Le bail de carrière est réglementé par l’article 8 §3 de la loi, ainsi rédigé en ses premières lignes : « Par dérogation à l’article 4, les parties peuvent conclure un bail de carrière. Le bail de carrière est conclu pour une période déterminée égale à la différence entre le moment où le preneur aura atteint l’âge légal de la pension et son âge à la date d’entrée en vigueur du contrat. Cette période déterminée comporte au minimum vingt-sept ans. Au cas où il y a plusieurs preneurs, la période déterminée est calculée sur base de l’âge du copreneur le moins âgé (…) ». C’est donc un bail d’une durée longue d’un minimum de 27 ans mais qui, forcément, peut être bien plus long selon sa date de prise de cours. Sa particularité, à côté de sa durée longue, est qu’il s’arrête « net » lorsque le preneur (ou le plus jeune des preneurs en cas de colocation) atteint l’âge légal de la pension. Cette particularité est à ce point marquée que l’alinéa 3 de l’article 8 §3 prévoit que « Au terme d’un bail de carrière, le bailleur retrouve automatiquement la libre disposition de son bien sans que le preneur ne puisse s’y opposer » et que l’alinéa 4 suivant, lui, proscrit, par mécanisme d’exclusion implicite, toute possibilité de cession privilégiée : « La sous-location et la cession de bail sont possibles conformément aux articles 30, 31, 32, 34 et 34bis sans que la période déterminée ne puisse toutefois être dépassée » .

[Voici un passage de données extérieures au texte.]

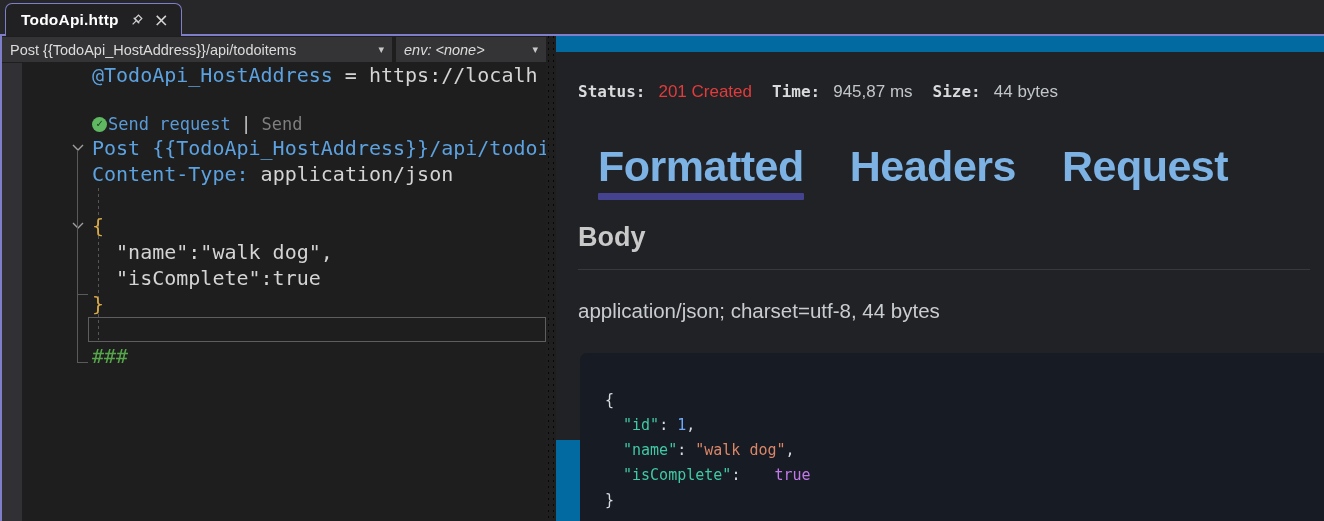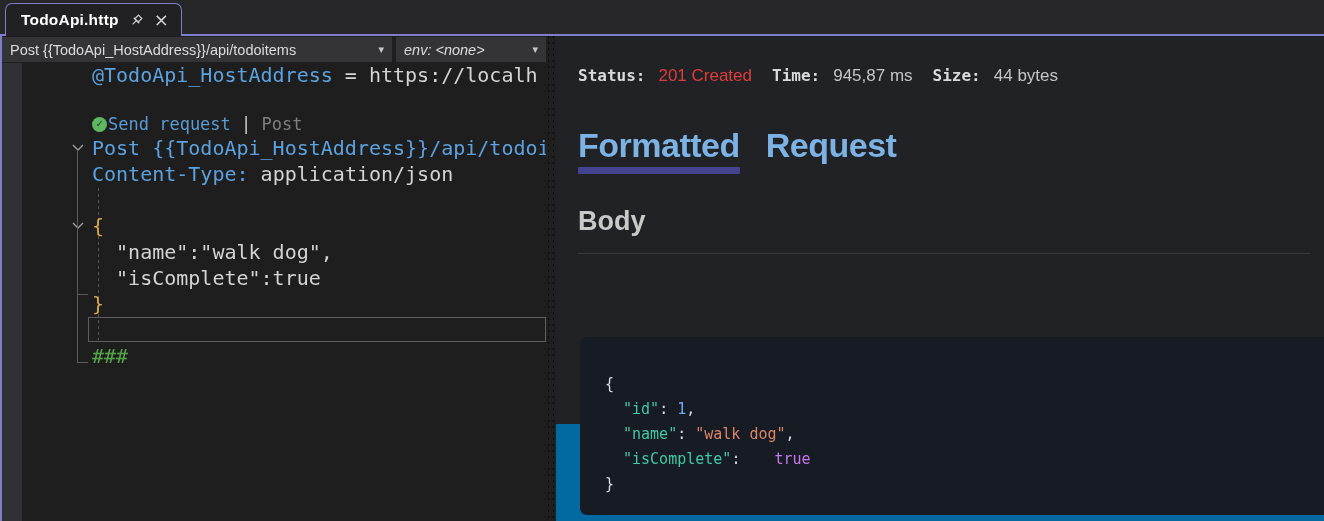"Status:" .right-pane { top: 36px -> 52px }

Droit achevé mais pas forcément expulsé

La nature même du bail de carrière incite donc à y trouver une forme de « désamour » pour le preneur pensionné qui voit son droit au bail achevé, mais en toute connaissance de cause, par le simple fait qu’il atteint un âge particulier. Droit au bail achevé oui, sans toutefois que le preneur se trouve forcément expulsé des biens affermés puisque, à supposer que le bailleur laisse le preneur en possession de ceux-ci à l’atteinte de l’âge légal de la pension, la loi prévoit que le bail de carrière se poursuit tacitement d’année en année. Le bailleur sera ainsi vigilant, si tel est son souhait, à anticiper l’âge légal de la pension du preneur en se manifestant auprès du preneur en bonne et due forme avant que ce dernier n’atteigne l’âge légal de la pension.

Pour ou contre ?

On notera que l’article 3 §3 de la loi sur le bail à ferme indique que le bail de carrière doit être constaté par acte authentique et que l’article 4 §2 de la loi limitant les fermages indique que le fermage relatif à un bail de carrière peut être augmenté de 50 % pour les terres et 25 % pour les bâtiments.

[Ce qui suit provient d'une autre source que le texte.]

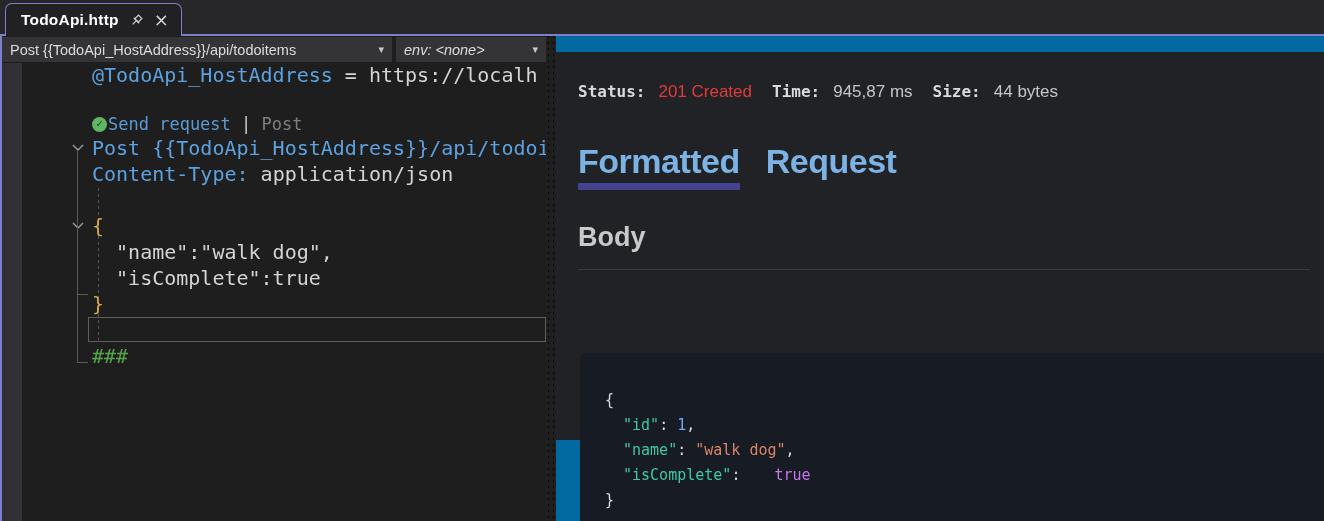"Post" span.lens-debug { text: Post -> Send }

En conclusion, le bail de carrière : un plus ou un moins pour les cultivateurs ? La réponse est nuancée en ce sens que, certes, la durée d’occupation fixe est longue et garantie MAIS la continuité au profit d’un repreneur familial via cession privilégiée, elle, est exclue… Tout engagement suppose donc une mûre réflexion sur les perspectives d’avenir.

Nouveau :

le bail de fin de carrière

Le bail de fin de carrière, lui, est un « produit récent » en ce sens qu’il fait partie des quelques nouveautés issues du décret wallon du 2 mai 2019 entré en vigueur le 1er janvier 2020 lors de la réforme de la loi sur le bail à ferme. Il fait le lit de l’article 8 §5 de la loi.

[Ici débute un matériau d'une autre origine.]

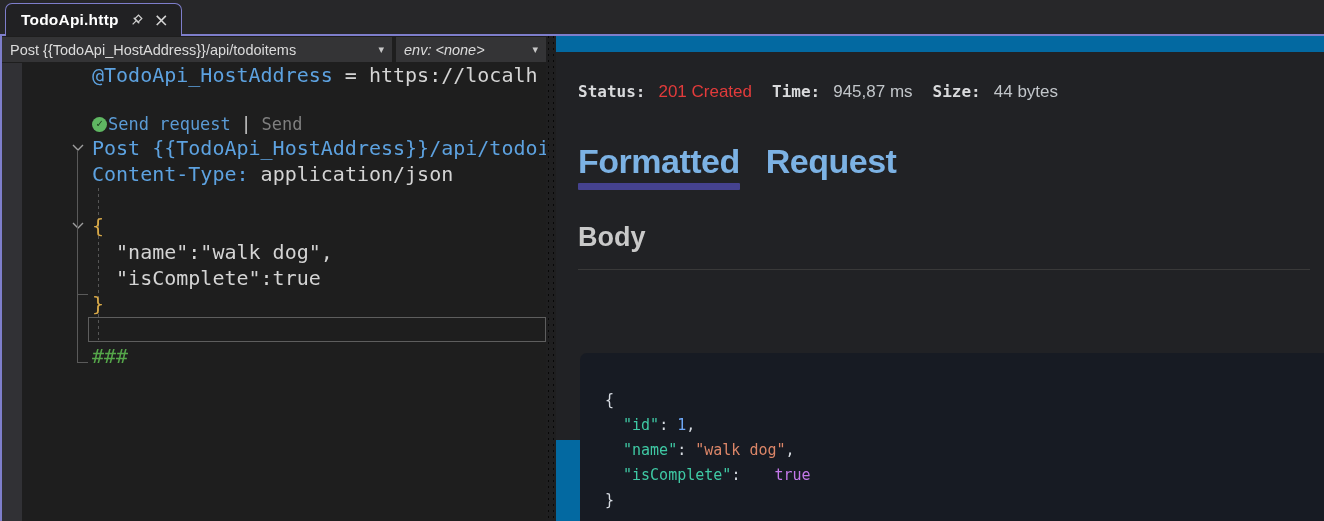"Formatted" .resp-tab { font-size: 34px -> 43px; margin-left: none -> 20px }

Pour bien appréhender l’idée poursuivie par la création du bail de fin de carrière, il faut d’abord savoir que le bail de fin de carrière ne peut exister que s’il suit un bail qui vient à échéance. Un exemple vaut souvent mieux qu’un long discours. Pensons à un bail à ferme ordinaire contracté par un cultivateur de 24 ans en janvier 2024 pour une période première classique de 9 ans. Sauf résiliation pour cause légale au cours de sa vie, ce bail va vivre, en vertu du nouvel article 4 de la loi, 4 périodes de 9 ans, celle qui a pris cours en janvier 2024 + 3 autres qui lui succéderont. En janvier 2060, le preneur verra ses droits locatifs arriver à leur terme alors qu’il n’aura pas encore atteint l’âge légal de la retraite. Il pourra demander du bailleur qu’il lui concède un bail de fin de carrière lui permettant de terminer sa carrière, plus précisément de cultiver les terres jusqu’à ce qu’il ait atteint l’âge légal de la pension. Le cultivateur en sort gagnant mais le bailleur aussi puisqu’il aura la certitude de voir les parcelles libérées au jour où le cultivateur aura atteint l’âge légal de la pension.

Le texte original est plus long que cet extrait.